Just a remark : could you please put - everytime - the year of the song in the title ?
I'm not as fluent in english as I would so sometimes I'm not sure of the year of the song...

Thx

6/07/2005 07:06:00 AM  
Blogger The Johnny Adams Story said...

The Johnny Adams Story is about a man, his music and a lifelong struggle to become free. Free from a corrupt music industry that often times denied legal counsel, worked hard to keep many black entertainers under their tight control and ultimately robbed them and their families of earnings and royalties that were rightfully theirs.

Travel back with us now to a time when great artists like Johnny Adams were just getting started and learn the truth about what it meant to be black, uneducated and truly gifted during the 50's and 60's… a time when some of the greatest music ever heard was sung to a nation and some of our most gifted black artists struggled for just a small taste of equality.
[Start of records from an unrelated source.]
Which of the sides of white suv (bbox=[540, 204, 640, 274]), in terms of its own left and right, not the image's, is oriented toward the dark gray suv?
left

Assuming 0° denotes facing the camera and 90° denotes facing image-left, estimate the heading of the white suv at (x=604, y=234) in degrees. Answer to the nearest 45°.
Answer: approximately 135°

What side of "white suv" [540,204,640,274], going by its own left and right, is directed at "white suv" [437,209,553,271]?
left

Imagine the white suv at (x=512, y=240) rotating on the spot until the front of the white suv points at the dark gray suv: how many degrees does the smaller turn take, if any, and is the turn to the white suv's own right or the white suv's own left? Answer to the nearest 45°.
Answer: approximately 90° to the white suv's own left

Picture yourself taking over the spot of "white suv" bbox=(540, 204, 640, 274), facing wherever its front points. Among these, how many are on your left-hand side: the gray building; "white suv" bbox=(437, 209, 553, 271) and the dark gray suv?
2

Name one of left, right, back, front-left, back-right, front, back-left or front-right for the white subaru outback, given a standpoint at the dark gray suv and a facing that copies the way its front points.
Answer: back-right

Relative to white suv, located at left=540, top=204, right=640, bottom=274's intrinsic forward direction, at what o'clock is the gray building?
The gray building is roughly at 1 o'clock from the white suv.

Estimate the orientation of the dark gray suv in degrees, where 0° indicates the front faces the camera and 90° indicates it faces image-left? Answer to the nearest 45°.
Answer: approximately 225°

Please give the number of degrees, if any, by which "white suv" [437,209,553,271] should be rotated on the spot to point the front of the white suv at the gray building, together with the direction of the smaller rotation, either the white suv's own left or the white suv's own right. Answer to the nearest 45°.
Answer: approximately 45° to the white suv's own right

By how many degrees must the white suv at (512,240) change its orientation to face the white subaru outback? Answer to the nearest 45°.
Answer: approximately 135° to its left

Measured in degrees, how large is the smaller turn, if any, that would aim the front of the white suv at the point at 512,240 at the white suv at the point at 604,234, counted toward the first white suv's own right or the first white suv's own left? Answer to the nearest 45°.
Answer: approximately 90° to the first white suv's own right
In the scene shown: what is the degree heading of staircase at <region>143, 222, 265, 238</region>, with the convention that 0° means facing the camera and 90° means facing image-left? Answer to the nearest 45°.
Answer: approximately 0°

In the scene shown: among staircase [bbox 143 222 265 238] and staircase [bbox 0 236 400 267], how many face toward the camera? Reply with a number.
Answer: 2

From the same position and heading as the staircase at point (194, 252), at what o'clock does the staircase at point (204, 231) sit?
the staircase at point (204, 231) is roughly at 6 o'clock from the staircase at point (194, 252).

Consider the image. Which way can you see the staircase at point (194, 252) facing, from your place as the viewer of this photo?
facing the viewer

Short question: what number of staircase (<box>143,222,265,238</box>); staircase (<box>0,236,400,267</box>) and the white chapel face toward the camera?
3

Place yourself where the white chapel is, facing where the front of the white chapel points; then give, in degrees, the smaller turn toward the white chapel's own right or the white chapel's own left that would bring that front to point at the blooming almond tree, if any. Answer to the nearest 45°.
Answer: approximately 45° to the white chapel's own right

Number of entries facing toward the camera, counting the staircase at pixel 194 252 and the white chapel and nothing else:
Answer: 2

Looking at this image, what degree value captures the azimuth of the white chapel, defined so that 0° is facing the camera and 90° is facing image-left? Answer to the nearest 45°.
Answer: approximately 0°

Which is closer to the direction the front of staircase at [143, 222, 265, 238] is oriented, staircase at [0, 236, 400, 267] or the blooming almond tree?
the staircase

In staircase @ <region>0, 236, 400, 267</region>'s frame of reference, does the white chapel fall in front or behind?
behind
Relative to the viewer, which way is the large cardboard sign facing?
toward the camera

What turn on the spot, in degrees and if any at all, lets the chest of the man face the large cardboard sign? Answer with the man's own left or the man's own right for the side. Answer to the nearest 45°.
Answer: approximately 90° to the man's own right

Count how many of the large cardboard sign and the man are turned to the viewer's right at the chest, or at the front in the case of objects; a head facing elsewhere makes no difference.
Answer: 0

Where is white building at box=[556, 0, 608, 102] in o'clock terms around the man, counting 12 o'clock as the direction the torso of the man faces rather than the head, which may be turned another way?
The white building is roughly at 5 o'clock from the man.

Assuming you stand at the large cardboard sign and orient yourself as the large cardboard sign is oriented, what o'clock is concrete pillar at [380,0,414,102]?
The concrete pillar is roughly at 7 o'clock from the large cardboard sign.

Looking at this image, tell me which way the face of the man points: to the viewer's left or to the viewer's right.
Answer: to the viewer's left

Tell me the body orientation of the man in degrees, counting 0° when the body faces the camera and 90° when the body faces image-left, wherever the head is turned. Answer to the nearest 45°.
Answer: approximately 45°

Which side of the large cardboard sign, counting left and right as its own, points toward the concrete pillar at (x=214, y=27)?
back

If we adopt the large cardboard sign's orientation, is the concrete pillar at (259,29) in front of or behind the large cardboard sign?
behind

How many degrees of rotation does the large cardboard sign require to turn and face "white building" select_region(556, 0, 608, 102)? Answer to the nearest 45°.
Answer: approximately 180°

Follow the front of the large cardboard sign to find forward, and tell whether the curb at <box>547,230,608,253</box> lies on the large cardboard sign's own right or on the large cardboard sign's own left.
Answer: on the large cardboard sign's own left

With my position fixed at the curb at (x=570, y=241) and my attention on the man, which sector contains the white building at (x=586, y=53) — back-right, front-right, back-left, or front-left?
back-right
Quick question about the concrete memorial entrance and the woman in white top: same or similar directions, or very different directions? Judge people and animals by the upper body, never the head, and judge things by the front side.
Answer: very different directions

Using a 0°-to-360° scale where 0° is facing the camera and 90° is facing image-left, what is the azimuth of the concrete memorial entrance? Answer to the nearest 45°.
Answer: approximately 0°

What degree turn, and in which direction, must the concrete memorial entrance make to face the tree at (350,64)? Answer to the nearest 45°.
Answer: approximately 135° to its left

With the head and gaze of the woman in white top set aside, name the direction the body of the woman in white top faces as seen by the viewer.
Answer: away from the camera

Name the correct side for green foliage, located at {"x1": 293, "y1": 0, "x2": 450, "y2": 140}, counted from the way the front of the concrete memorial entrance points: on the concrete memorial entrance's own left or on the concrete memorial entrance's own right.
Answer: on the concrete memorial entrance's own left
The Johnny Adams story may shock you; it may even anger you; but one thing is certain…it will inspire and teach you that even when it seems the whole world is conspiring against you; that love is still the binder that holds the pages of life together.

www.johnnyadams.org

5/18/2008 08:01:00 PM  
Blogger jek said...

The first time I saw RJ he was doing A James Brown imatation at a teen dance club with a band called the Counts. He ask me for a date. This was in the summer of 1966 and he was a college student in Nashville where he had worked as a session piano player on Bob Dylan's Rainy Day Women. I have the album Beetersweet Beethoven which he mixed classical with rock and blues and it is beyond good for an instrumental. He should have put his picture on the front as he was good looking instead of the cartoon of Beethoven. He plays a lot of instruments, writes, sings, arranges and use to like the word groovy. He was a man for all musical types and seasons.